# [PROBLEM REQUIREMENTS]
In the entries below, find the line containing "input [31:0] a, b;" and the line containing "RANDOM A (A)". Copy those two lines and everything between them exactly, without the pictures.

# [THE DATA]

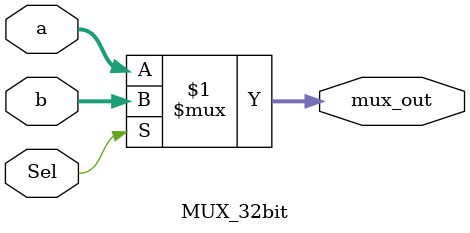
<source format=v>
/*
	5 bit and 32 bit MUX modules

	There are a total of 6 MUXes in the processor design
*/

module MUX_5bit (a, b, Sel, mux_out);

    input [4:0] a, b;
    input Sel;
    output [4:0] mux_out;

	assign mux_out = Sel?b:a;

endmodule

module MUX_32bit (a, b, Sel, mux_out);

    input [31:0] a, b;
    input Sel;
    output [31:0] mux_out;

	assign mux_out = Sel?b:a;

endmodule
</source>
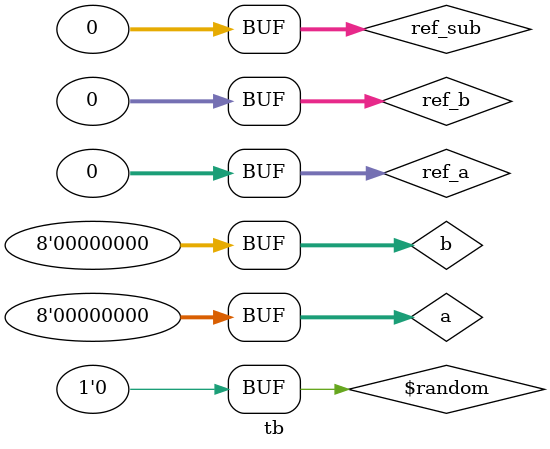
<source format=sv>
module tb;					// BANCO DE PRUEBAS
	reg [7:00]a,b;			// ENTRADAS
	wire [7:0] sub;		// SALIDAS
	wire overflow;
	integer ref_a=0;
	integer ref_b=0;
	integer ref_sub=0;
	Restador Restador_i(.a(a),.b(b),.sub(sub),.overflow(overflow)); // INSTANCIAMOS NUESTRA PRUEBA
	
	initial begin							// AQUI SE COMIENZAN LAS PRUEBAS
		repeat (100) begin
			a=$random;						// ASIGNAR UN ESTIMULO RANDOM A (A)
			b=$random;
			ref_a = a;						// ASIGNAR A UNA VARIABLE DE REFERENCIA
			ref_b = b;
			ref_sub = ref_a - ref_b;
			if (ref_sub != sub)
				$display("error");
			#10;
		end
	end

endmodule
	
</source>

---

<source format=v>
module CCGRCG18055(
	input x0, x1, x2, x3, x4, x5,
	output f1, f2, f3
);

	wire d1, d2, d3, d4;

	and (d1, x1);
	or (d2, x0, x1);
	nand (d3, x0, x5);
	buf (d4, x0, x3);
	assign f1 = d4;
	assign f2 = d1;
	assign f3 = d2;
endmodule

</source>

# [RESPONSE BELOW]
    input [31:0] a, b;
    input Sel;
    output [31:0] mux_out;

	assign mux_out = Sel?b:a;

endmodule
</source>
<source format=sv>
module tb;					// BANCO DE PRUEBAS
	reg [7:00]a,b;			// ENTRADAS
	wire [7:0] sub;		// SALIDAS
	wire overflow;
	integer ref_a=0;
	integer ref_b=0;
	integer ref_sub=0;
	Restador Restador_i(.a(a),.b(b),.sub(sub),.overflow(overflow)); // INSTANCIAMOS NUESTRA PRUEBA
	
	initial begin							// AQUI SE COMIENZAN LAS PRUEBAS
		repeat (100) begin
			a=$random;						// ASIGNAR UN ESTIMULO RANDOM A (A)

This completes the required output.